In this article, we have proposed a theory of example-based learning informed by three research traditions: WE, OL, and AR. This theory has a descriptive and prescriptive part (for a summary see Table 3). As it would be redundant to reiterate the contents of Table 3, in the remaining discussion we provide examples of how the OL and AR traditions could profit from taking a look at WE research. Do note, however, that a profound discussion on the potential lessons to be learned by OL and AR approaches is beyond the scope of the article.

Table 3. Summary of the main theoretical propositions
Phases of skill acquisition

Four overlapping phases:

  1. Principle encoding
  2. Relying on analogs
  3. Forming declarative rules
  4. Fine tuning: automation and flexibilization
  • High in initial cognitive skill acquisition
  • Superior to learning by doing, even if well supported
  • Active self-explaining and comparing foster transfer to novel problems
  • Low in later phases, especially when automation is the main goal
Explanations of effectiveness
  • Reducing superficial strategies and cognitive load irrelevant for schema construction
  • Affordance for self-explaining and comparing examples, resulting in schema construction
  • Affordance for relating abstract principles with concrete episodes
  • Provision of potentially useful “episodic” cases
Design principles
  • Self-explanation and comparison principle
  • Explanation-help principle
  • Model-observer similarity principle
  • Example-set principle
  • Easy-mapping principle
  • Meaningful building blocks principle
  • Studying errors principle
  • Imagery principle
  • Interleaving by fading principle

In OL arrangements, examples usually include instructional explanations (Schunk & Zimmerman, 2007). This combination is often suboptimal, as traditional WEs research has shown. Supporting the self-explanation of examples is usually the better option (Schworm & Renkl, 2006). In some modeling studies, such as that of Braaksma et al. (2006), students were actually encouraged to deeply process and compare two examples—both a self-explanation and comparison activity. However, it is unclear what effects the induction of self-explaining and comparing had in these studies because there were no corresponding control conditions. In a nutshell, although self-explanation activities and corresponding instructional procedures are very important factors in determining the effects of example-based learning, they have thus far played a minor role in OL research and models.

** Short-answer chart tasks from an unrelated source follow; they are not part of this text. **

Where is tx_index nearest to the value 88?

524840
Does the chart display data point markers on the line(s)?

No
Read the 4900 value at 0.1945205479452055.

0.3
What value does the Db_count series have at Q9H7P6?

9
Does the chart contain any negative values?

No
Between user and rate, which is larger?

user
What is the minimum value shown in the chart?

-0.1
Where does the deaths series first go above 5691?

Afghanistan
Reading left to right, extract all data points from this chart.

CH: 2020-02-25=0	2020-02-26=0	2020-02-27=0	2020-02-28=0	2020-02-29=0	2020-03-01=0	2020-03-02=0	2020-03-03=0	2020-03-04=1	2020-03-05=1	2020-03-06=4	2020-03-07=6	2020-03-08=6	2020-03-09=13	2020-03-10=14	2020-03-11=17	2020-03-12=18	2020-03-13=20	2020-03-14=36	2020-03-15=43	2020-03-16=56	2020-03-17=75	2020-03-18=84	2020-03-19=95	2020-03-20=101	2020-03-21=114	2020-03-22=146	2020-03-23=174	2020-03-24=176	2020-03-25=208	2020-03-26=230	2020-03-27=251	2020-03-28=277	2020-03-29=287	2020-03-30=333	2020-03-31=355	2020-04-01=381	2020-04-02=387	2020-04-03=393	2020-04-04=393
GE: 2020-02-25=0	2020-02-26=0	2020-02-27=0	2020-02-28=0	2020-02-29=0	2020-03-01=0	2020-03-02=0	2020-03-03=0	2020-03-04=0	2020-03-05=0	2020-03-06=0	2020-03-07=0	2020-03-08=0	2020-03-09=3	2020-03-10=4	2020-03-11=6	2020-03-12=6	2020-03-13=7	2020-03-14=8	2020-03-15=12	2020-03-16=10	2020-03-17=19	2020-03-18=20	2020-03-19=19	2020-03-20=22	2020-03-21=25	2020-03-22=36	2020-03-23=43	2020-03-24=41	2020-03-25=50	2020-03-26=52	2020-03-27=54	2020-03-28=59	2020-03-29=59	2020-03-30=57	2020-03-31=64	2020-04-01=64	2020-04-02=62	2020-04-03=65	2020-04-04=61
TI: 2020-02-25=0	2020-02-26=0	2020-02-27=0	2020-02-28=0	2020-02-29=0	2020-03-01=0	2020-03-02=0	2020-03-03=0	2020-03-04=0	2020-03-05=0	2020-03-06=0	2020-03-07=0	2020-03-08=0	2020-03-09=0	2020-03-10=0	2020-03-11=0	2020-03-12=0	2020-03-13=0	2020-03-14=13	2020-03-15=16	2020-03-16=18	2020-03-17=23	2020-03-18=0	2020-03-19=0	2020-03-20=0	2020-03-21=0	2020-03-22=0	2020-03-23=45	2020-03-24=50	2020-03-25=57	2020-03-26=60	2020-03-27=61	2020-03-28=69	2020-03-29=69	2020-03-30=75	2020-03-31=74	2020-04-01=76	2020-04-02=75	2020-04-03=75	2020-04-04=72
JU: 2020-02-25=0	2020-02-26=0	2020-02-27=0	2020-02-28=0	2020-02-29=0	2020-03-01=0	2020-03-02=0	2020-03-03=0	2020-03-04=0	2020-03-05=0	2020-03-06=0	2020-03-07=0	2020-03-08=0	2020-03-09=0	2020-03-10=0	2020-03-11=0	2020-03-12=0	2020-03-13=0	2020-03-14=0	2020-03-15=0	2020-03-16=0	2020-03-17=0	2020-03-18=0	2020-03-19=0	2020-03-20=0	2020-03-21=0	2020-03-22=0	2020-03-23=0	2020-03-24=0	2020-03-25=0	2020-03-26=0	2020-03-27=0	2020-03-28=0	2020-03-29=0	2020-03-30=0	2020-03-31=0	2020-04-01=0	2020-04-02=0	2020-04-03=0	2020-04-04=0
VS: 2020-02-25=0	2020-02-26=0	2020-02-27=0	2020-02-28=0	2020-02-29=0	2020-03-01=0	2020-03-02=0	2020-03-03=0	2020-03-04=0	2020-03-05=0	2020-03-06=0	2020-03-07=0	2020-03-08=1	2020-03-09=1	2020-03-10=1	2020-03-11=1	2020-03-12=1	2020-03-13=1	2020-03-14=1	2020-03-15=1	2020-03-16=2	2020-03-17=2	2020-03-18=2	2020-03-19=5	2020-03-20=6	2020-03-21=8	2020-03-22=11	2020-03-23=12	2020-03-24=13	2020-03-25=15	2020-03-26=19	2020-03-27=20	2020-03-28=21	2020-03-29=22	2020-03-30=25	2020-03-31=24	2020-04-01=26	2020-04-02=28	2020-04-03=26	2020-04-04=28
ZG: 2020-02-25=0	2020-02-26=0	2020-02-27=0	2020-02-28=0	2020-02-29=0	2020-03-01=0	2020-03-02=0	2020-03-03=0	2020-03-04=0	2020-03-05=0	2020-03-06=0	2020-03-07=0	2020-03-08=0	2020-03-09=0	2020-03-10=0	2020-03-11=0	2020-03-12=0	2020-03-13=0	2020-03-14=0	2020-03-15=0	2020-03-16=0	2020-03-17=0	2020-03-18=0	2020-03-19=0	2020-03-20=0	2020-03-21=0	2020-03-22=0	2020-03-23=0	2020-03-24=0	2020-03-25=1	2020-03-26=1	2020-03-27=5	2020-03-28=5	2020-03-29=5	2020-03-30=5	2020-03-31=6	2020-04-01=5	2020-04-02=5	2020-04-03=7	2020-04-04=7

Analogical reasoning research focuses mainly on example comparison and relating examples to abstract principles, which is, without a doubt, extremely important. However, WEs research shows that the use of earlier analogs is determined by many important factors, in particular, by the elaboration of single examples and example-design features (e.g., easy mapping, meaningful building blocks). Hence, AR research would profit greatly by considering the instructional principles detailed in this article from both an instructional perspective and because applying or neglecting these principles may moderate AR processes.

In conclusion, there is little doubt that example-based learning is one of the best researched learning methods. The present theory integrates the most important findings on example-based learning and has led to a number of well-founded theoretical propositions. We hope that this integrative theory will stimulate fruitful research that further advances our understanding of example-based learning, one of the most powerful learning methods we know.


Thanks to Carole Cürten for correcting and refining my English.